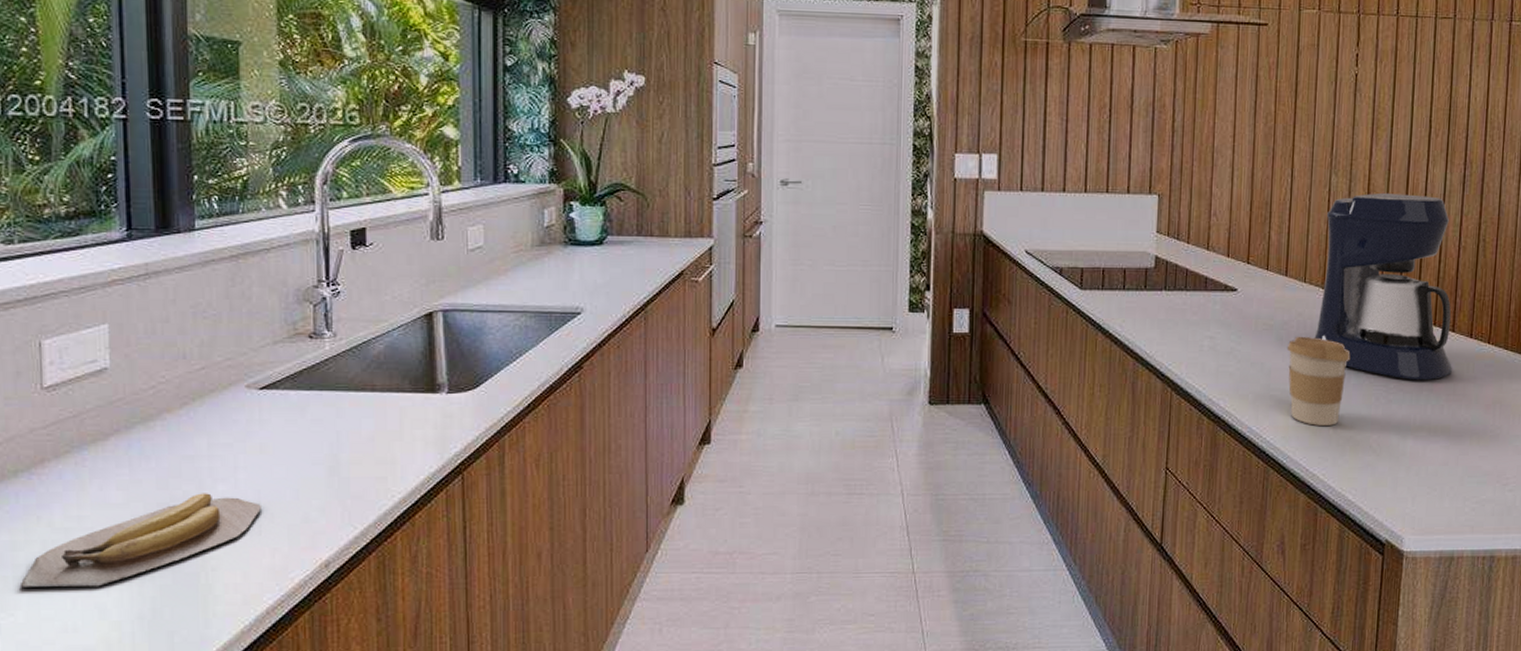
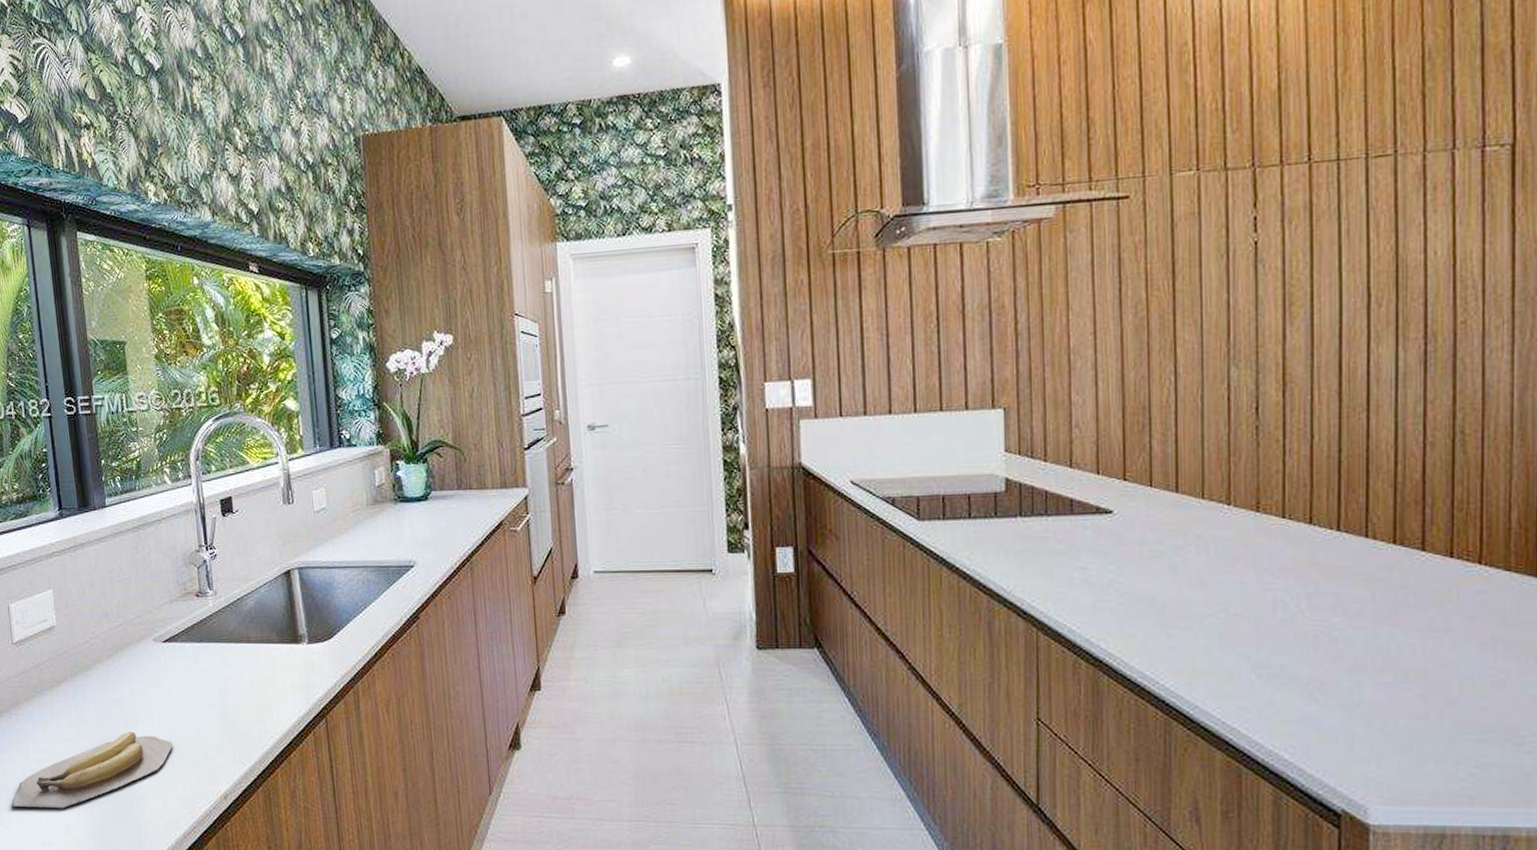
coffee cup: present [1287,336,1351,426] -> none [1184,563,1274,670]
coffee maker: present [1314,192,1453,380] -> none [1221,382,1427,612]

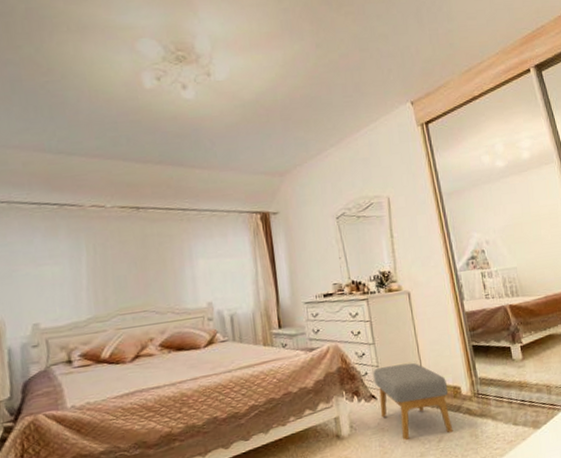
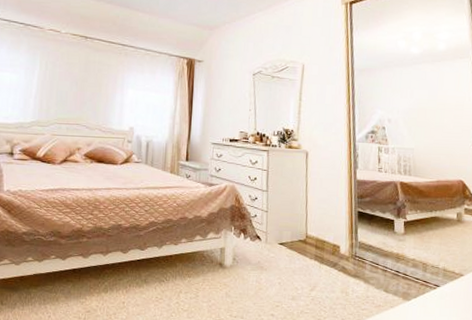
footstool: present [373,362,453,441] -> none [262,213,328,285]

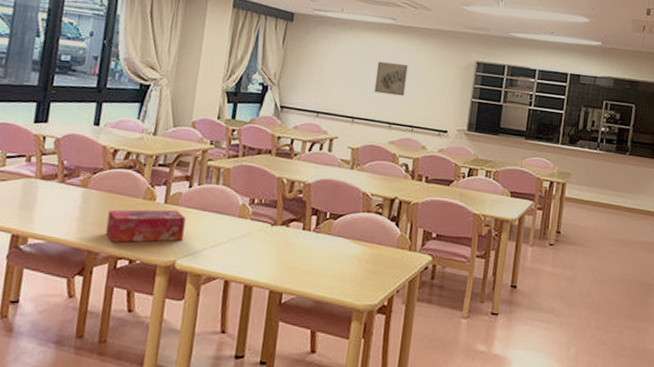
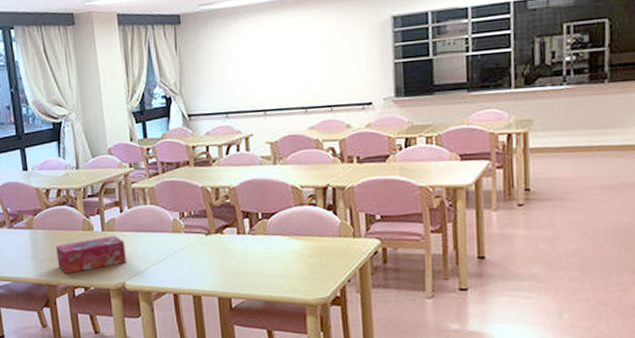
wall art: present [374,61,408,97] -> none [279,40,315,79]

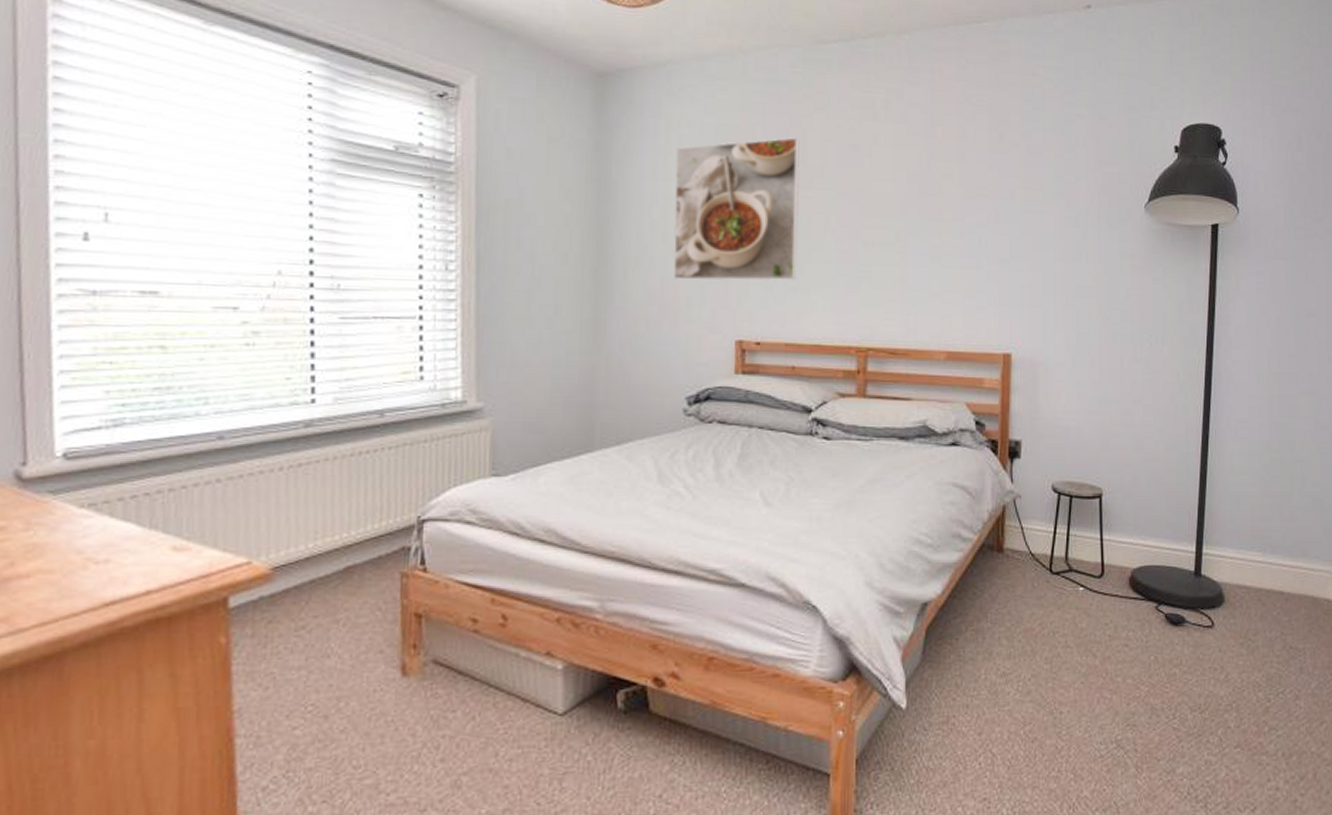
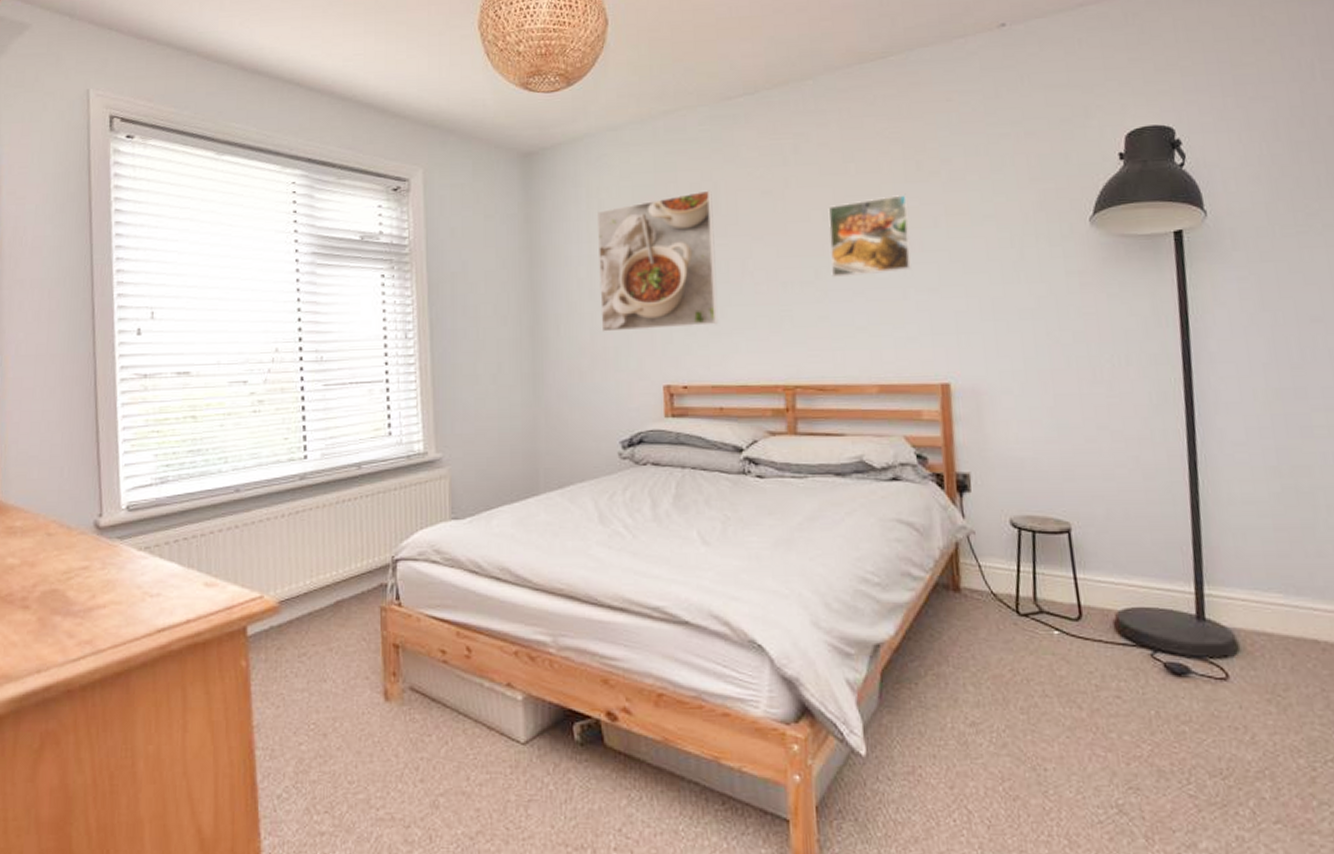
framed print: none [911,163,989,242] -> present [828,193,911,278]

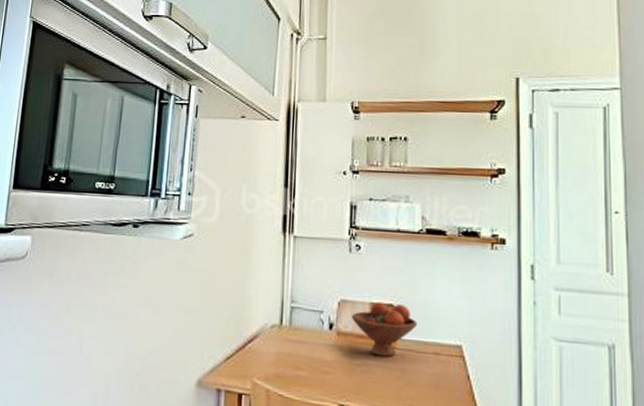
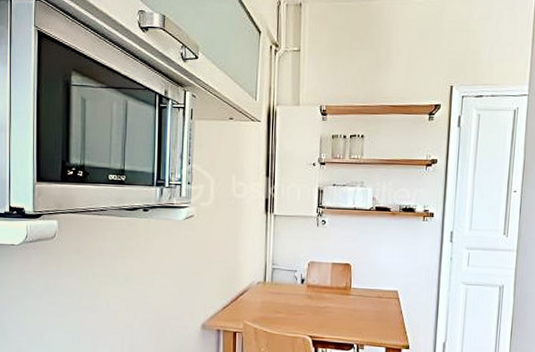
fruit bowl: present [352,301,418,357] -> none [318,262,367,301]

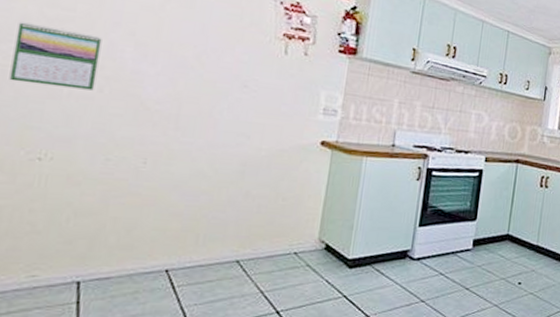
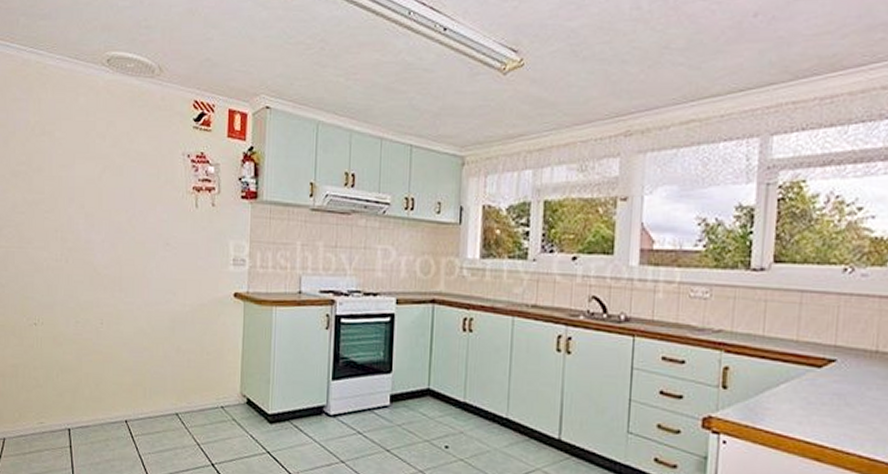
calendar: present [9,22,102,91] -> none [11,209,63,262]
===
• **Activity**
Return the lines from the one that contains "coffee maker: present" through the final line of the listing above, inclusive. Transcribe them exactly and drop the pictures.

• **Response**
coffee maker: present [1314,192,1453,380] -> none [1221,382,1427,612]

footstool: present [373,362,453,441] -> none [262,213,328,285]

wall art: present [374,61,408,97] -> none [279,40,315,79]

framed print: none [911,163,989,242] -> present [828,193,911,278]

fruit bowl: present [352,301,418,357] -> none [318,262,367,301]

calendar: present [9,22,102,91] -> none [11,209,63,262]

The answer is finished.